Vejam, esse tipo não está acostumado a ser contrariado.
1.
O
caprichoso político opera sempre um discurso de classe.
Sua
fala tem origem específica: parte dos privilegiados para os desafortunados.
Desconhece a legitimidade do lugar de onde se produz um discurso popular. Suas
opiniões têm a pretensão de ser totalizantes – querem englobar toda a
sociedade, evitando ao máximo as verdadeiras oposições sociais em jogo. O
capricho na política é sempre ideológico, portanto.
2.
O
caprichoso político não se interessa por princípios morais.
Na
medida em que sua lógica é de classe, aquilo a que chama de princípio moral não
passa, no fundo, de interesse em causa própria. Produz a contradição própria
dos tempos: uma moralidade de fachada, avessa a uma ética de construção da
cidadania efetiva, está a serviço da estruturação de uma vida política conservadora
e desigual. Trata-se, na verdade, de um modo de se relacionar com a ética
profundamente contraditório, absolutamente interesseiro e imensamente
corrompido e corruptor.
3.
O
caprichoso político é avesso à legalidade.
Ele
seleciona o que interessa e o que não interessa nas leis. Não vê nenhum
problema em usar o direito de um modo meramente instrumental. No fundo, sabe
bem que a lei é passível de interpretação. Mas, o curioso é que em alguns casos
acredita ser desnecessário interpretar. A lei é clara quando o caprichoso quer,
obscura quando o contraria. O capricho não se importa com a coerência:
respeitar o direito é questão de oportunidade e ocasião.
4.
O
caprichoso político é permissivo com a violência.
Ele
não a pratica diretamente. Mas, argumenta e compreende as razões das ações pela
força. Pondera: às vezes, é preciso alguma ordem (violência) para enquadrar os
que não concordam com ele. Ele deixa que outros sujem as mãos, os mais toscos,
os indignados máximos que estão dispostos a tudo, mas não engana: a violência
como forma de ação política é uma de suas mais secretas opções para resolver
crises. Ele é violento, mas preguiçoso e sofisticado demais para efetivar a
força nas ruas. Então, assiste as repressões bárbaras cometidas contra
manifestações públicas legítimas na tela da televisão. E tem um sorriso no
canto da boca quando alguém desce o porrete.
5.
O
caprichoso político se fantasia de povo.
Simula
que seus interesses e problemas são os mesmos que de todos os brasileiros.
Confunde o próprio povo que, vivendo nas maiores dificuldades materiais, pode
acabar pensando que sua pauta política é a mesma do caprichoso. Alia a isso um
nacionalismo absolutamente inverossímil em um país de desigualdades absurdas.
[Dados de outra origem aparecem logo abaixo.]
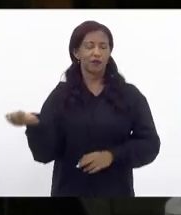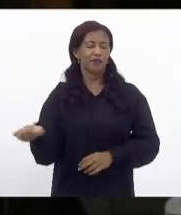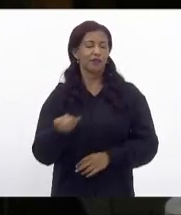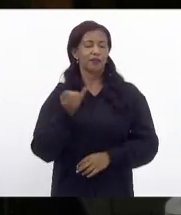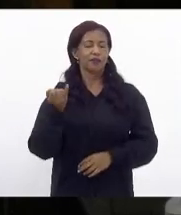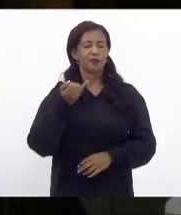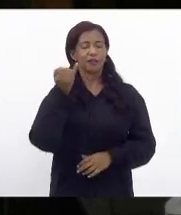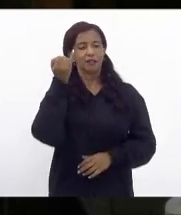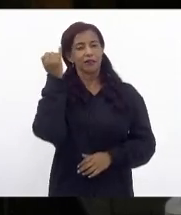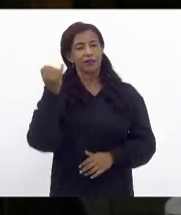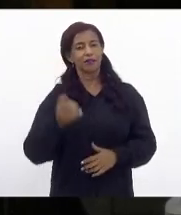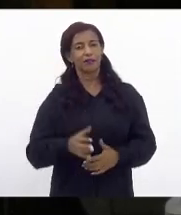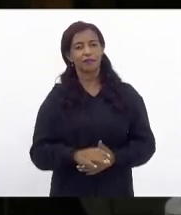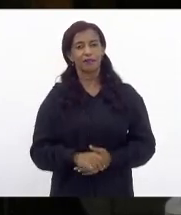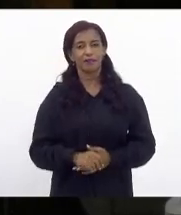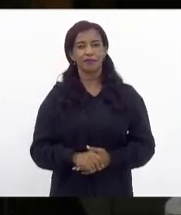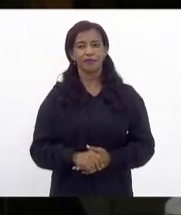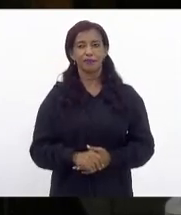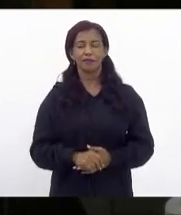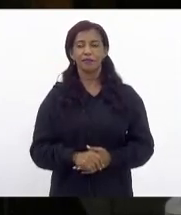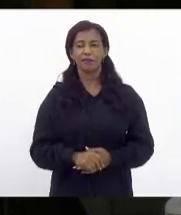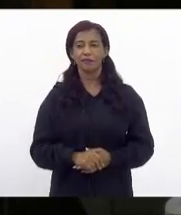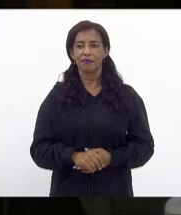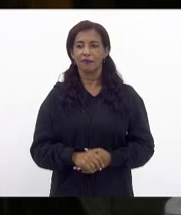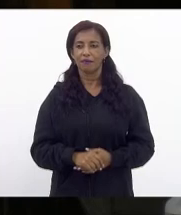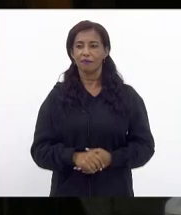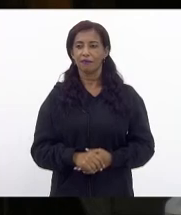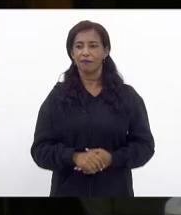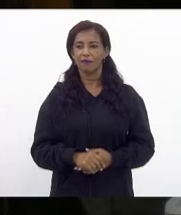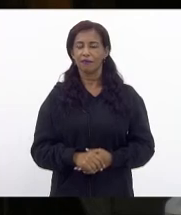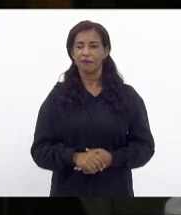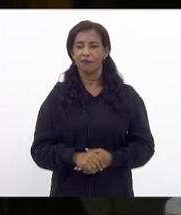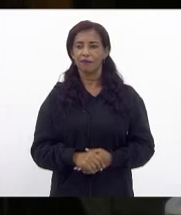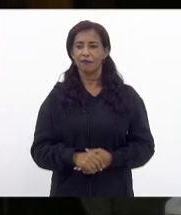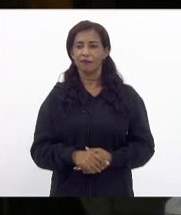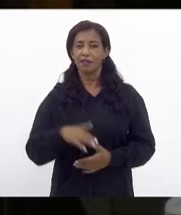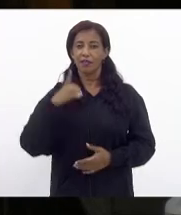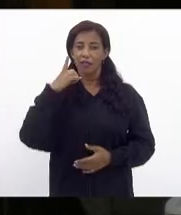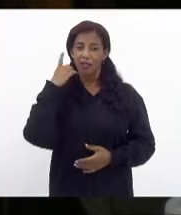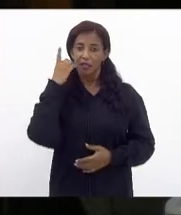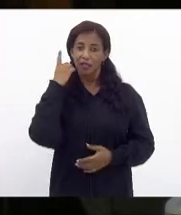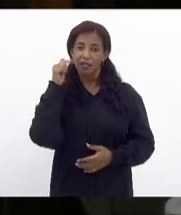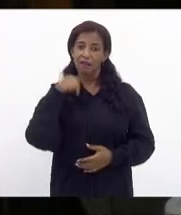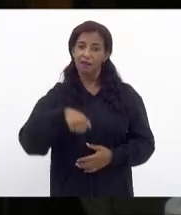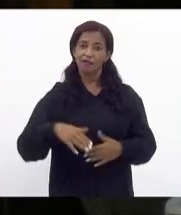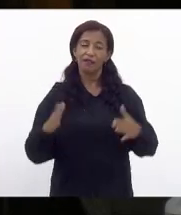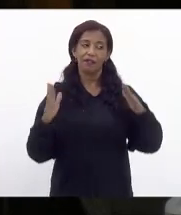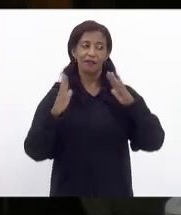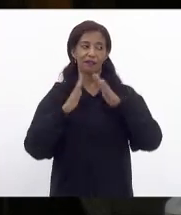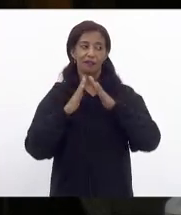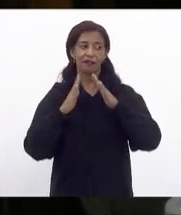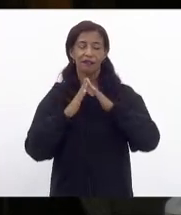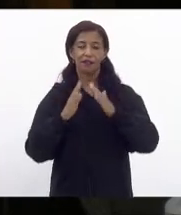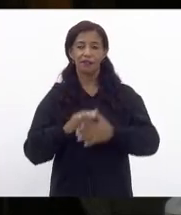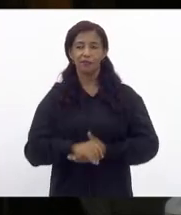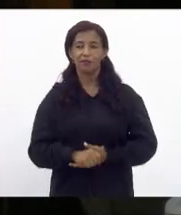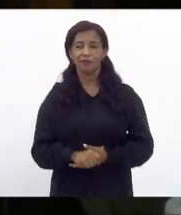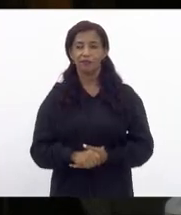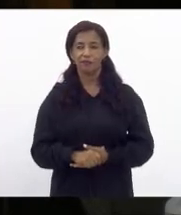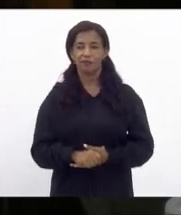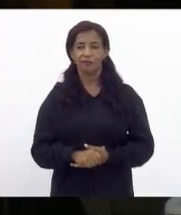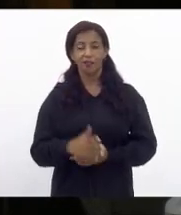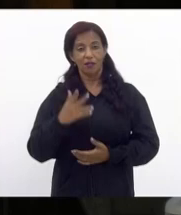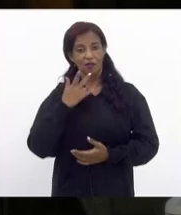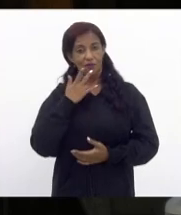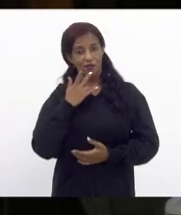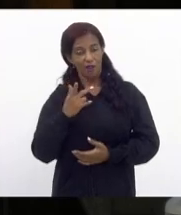projetos importantes das deputadas da casa cito por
Em uma nação partida em muitas, os outros que não aderem à pátria-nação-unida
são considerados traidores. Como se fossem brasileiros de menos. O povo mesmo,
que vive a lógica da necessidade, não tem, obviamente, a oportunidade de ser
caprichoso.
6.
O
caprichoso político é antidemocrático.
Para
ele, o que chama de povão está correto quando concorda com suas opiniões e está
“cego” quando não participa de sua lógica. A democracia é questão de lado: quem
está afinado com quem. Ou, nos tempos atuais, quem adere ao discurso da moda. O
povo, então, para o caprichoso, é, na verdade, um estranho. Como seria possível
que parcela considerável da população mais carente não participe das vontades
do caprichoso? É claro que ele não entende as razões dos que vêm de baixo. Mas,
não poderia ser diferente: o caprichoso não faz efetivamente parte do povo.
7.
O
caprichoso político é revoltado (mas não com as estruturas iniquas).
Ele é um radical de meia-medida. Obviamente que sua revolta nunca é
verdadeiramente revolucionária, algo que pudesse realmente mudar a ordem da
política nacional. Ele só está interessado na sucessão do poder. Ele quer a
mesma coisa de sempre na política, afinal, no fundo, tudo corre bem
materialmente. A substituição dos governantes é então uma farsa. Os personagens
são os mesmos, a estrutura política é a mesma, a vida social é a mesma.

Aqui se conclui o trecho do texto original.